* EXERCISE BRIEF *
Return all of the material below word for word, leaving out the pictures.

* TASK DATA *
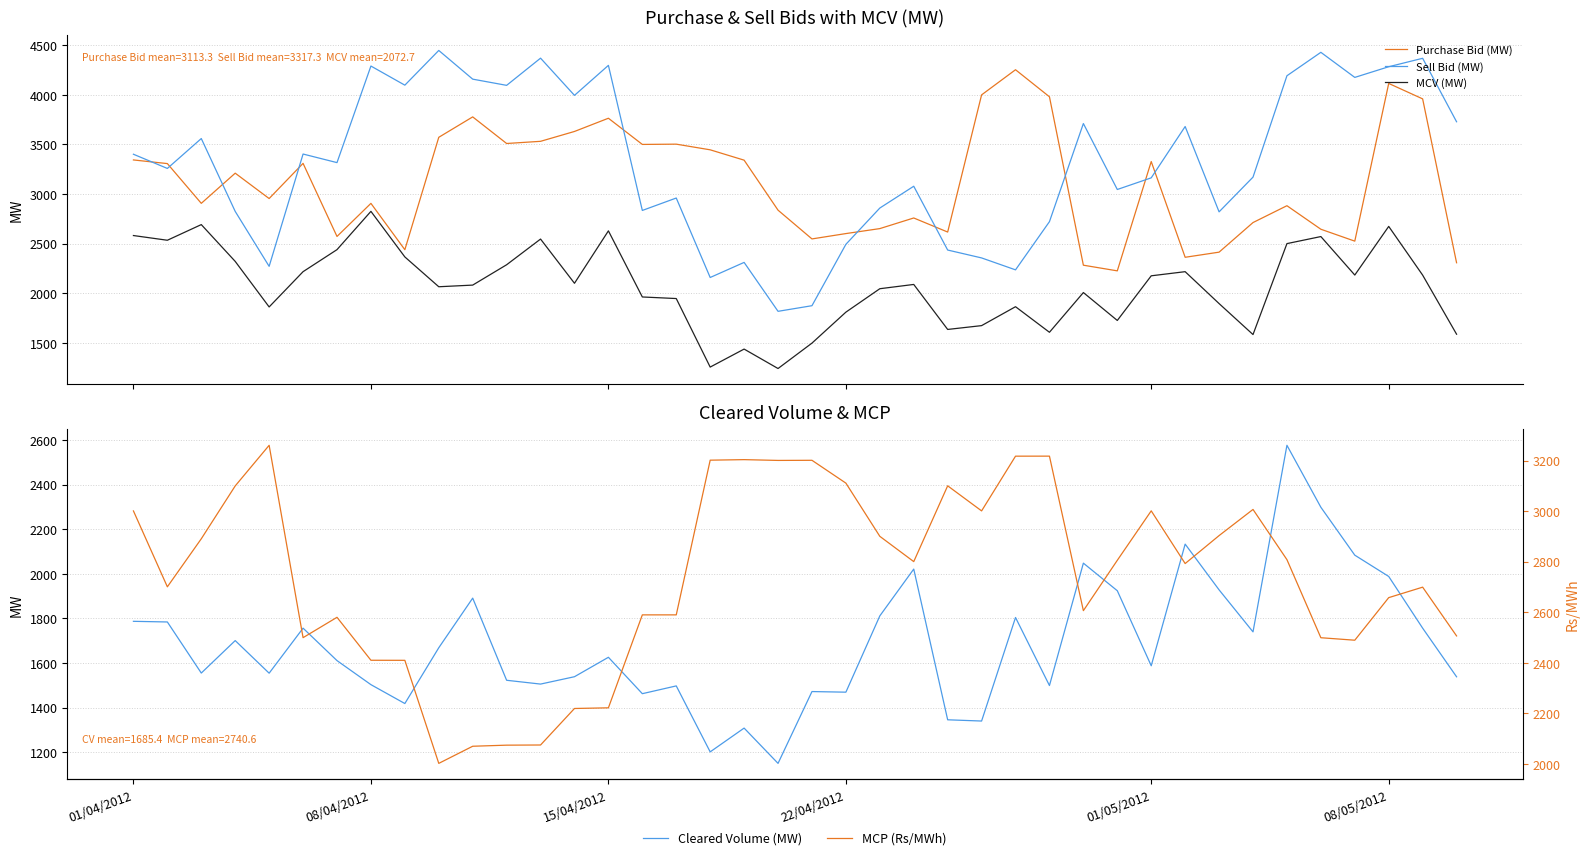

True or false: Sell Bid (MW) and MCV (MW) intersect in this chart.

False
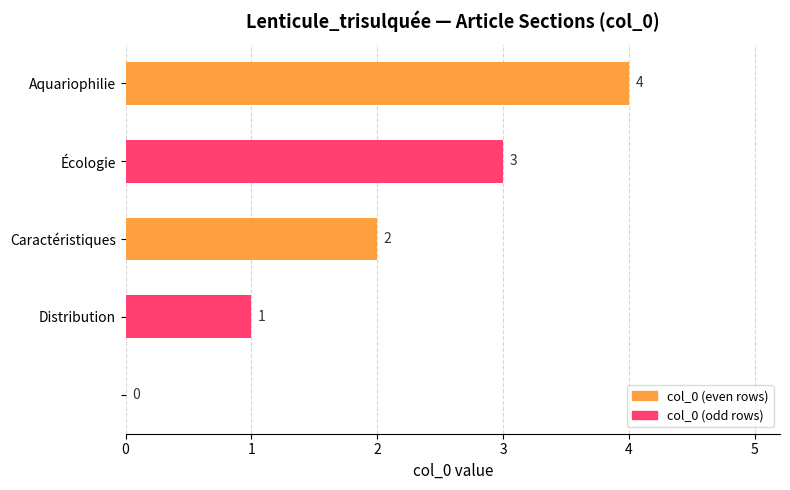

How many values are above zero?

4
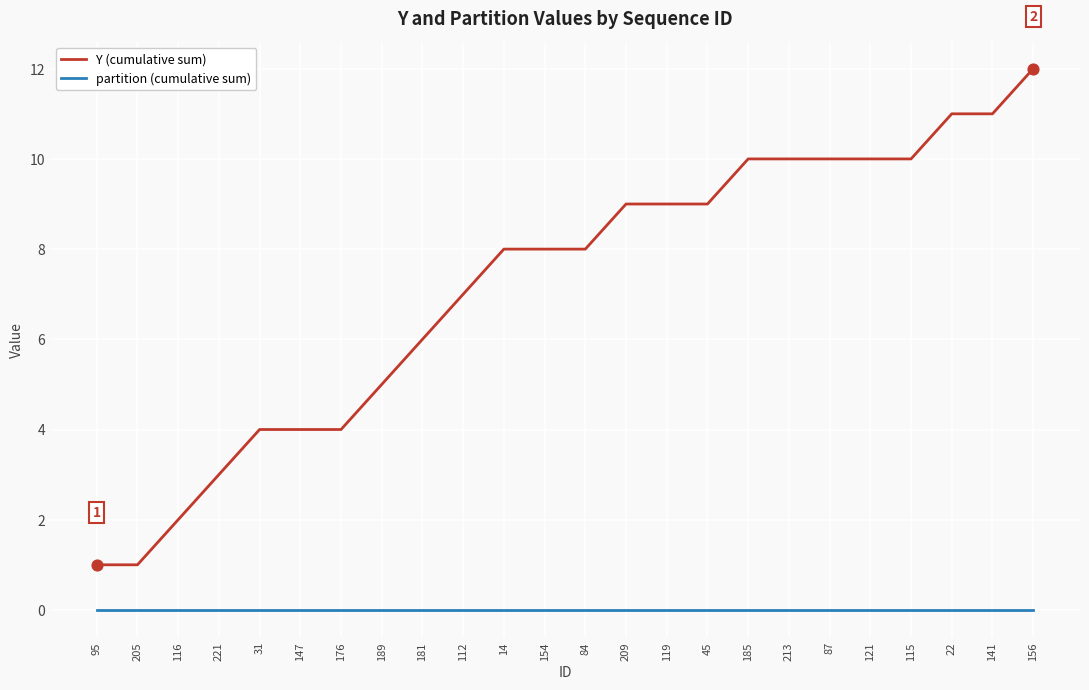

Which series has the largest total across all categories?

Y (cumulative sum)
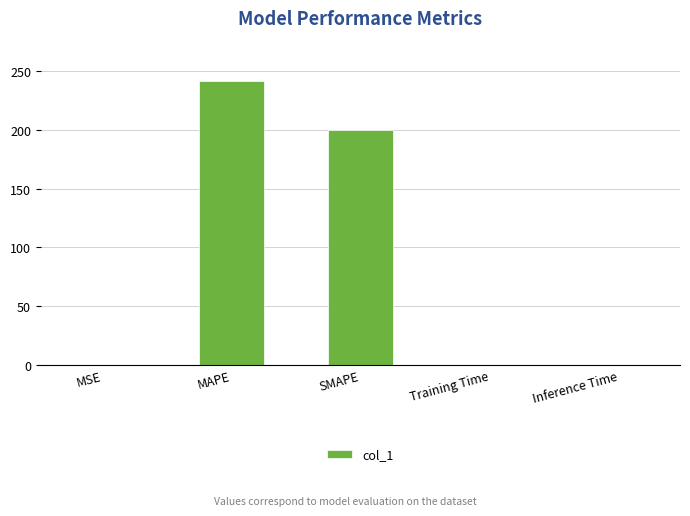

Between Inference Time and MAPE, which is larger?

MAPE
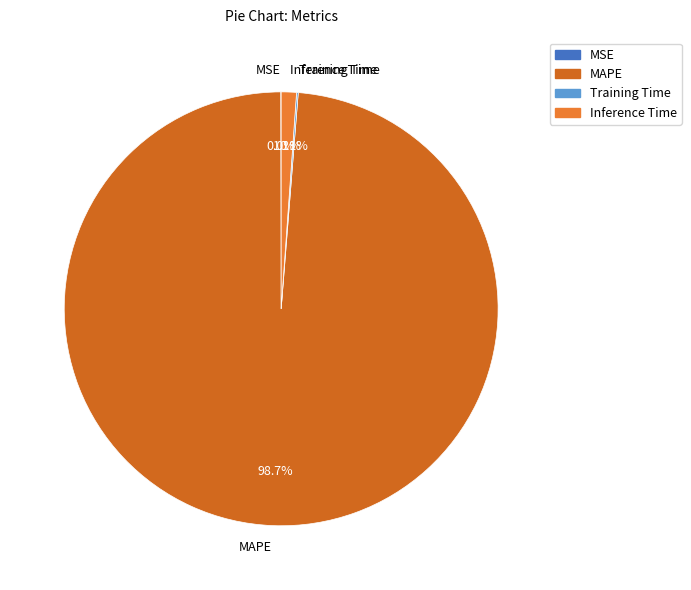

What percentage is NOT represented by Inference Time?

98.9%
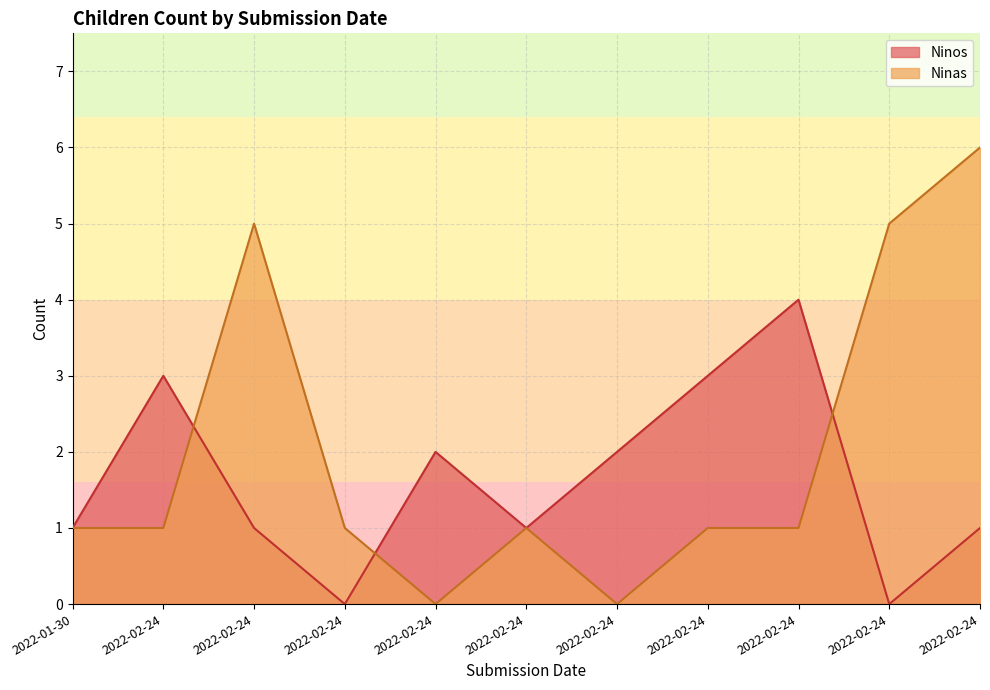

Reading left to right, transcribe all the data shown in this chart.

Ninos: 1	3	1	0	2	1	2	3	4	0	1
Ninas: 1	1	5	1	0	1	0	1	1	5	6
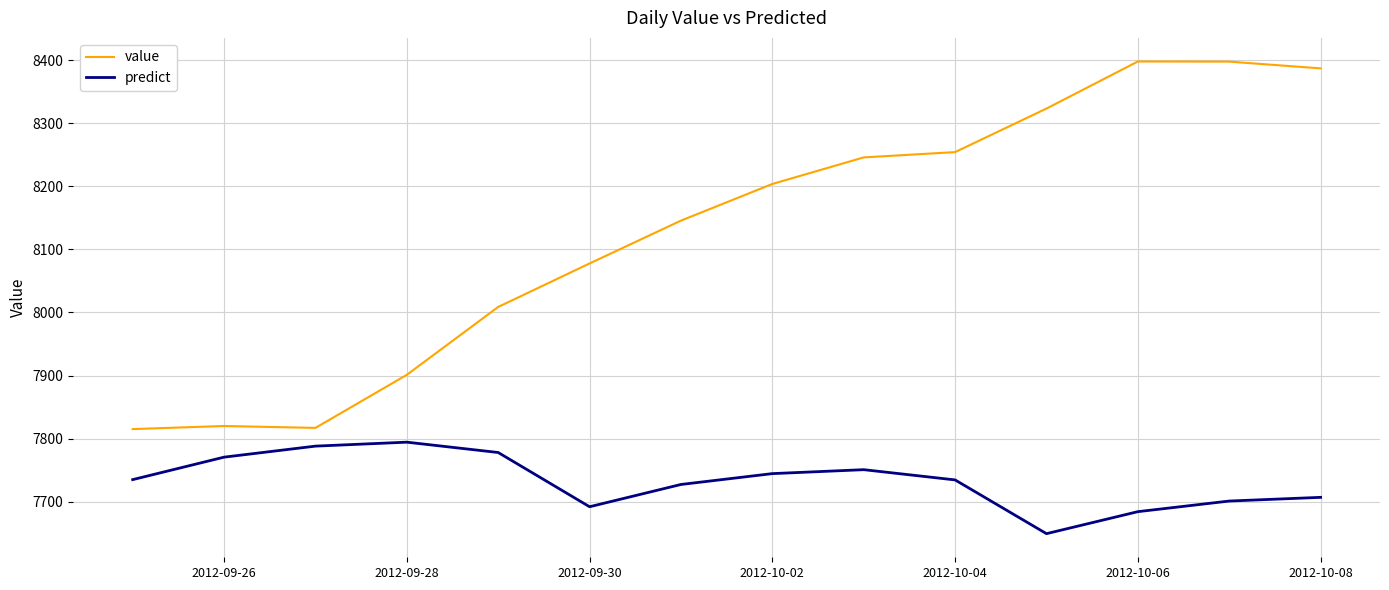

Which series has the largest total across all categories?

value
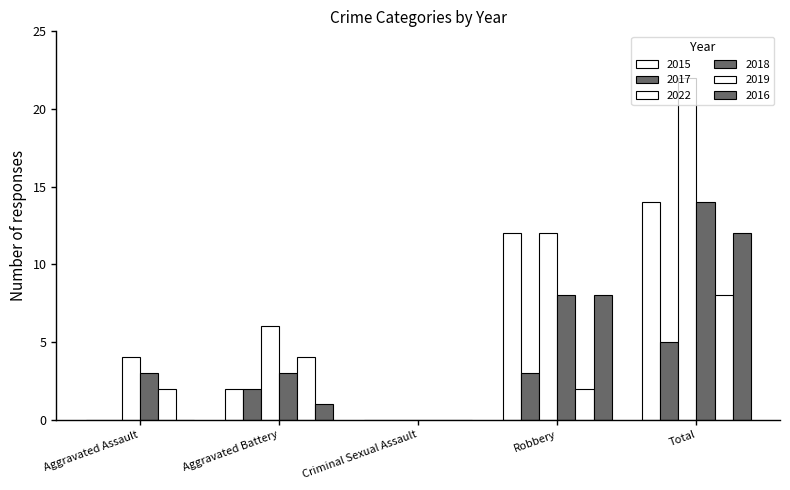

How many groups of bars are there?

5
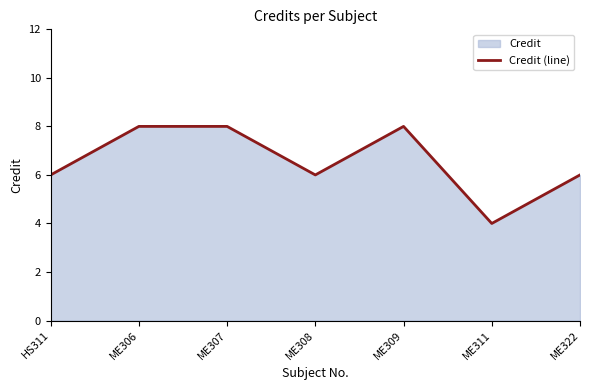

What is the greatest value displayed?

8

* EXERCISE OUTPUT *
True or false: Sell Bid (MW) and MCV (MW) intersect in this chart.

False

How many values are above zero?

4

Which series has the largest total across all categories?

Y (cumulative sum)

Between Inference Time and MAPE, which is larger?

MAPE

What percentage is NOT represented by Inference Time?

98.9%

Reading left to right, transcribe all the data shown in this chart.

Ninos: 1	3	1	0	2	1	2	3	4	0	1
Ninas: 1	1	5	1	0	1	0	1	1	5	6

Which series has the largest total across all categories?

value

How many groups of bars are there?

5

What is the greatest value displayed?

8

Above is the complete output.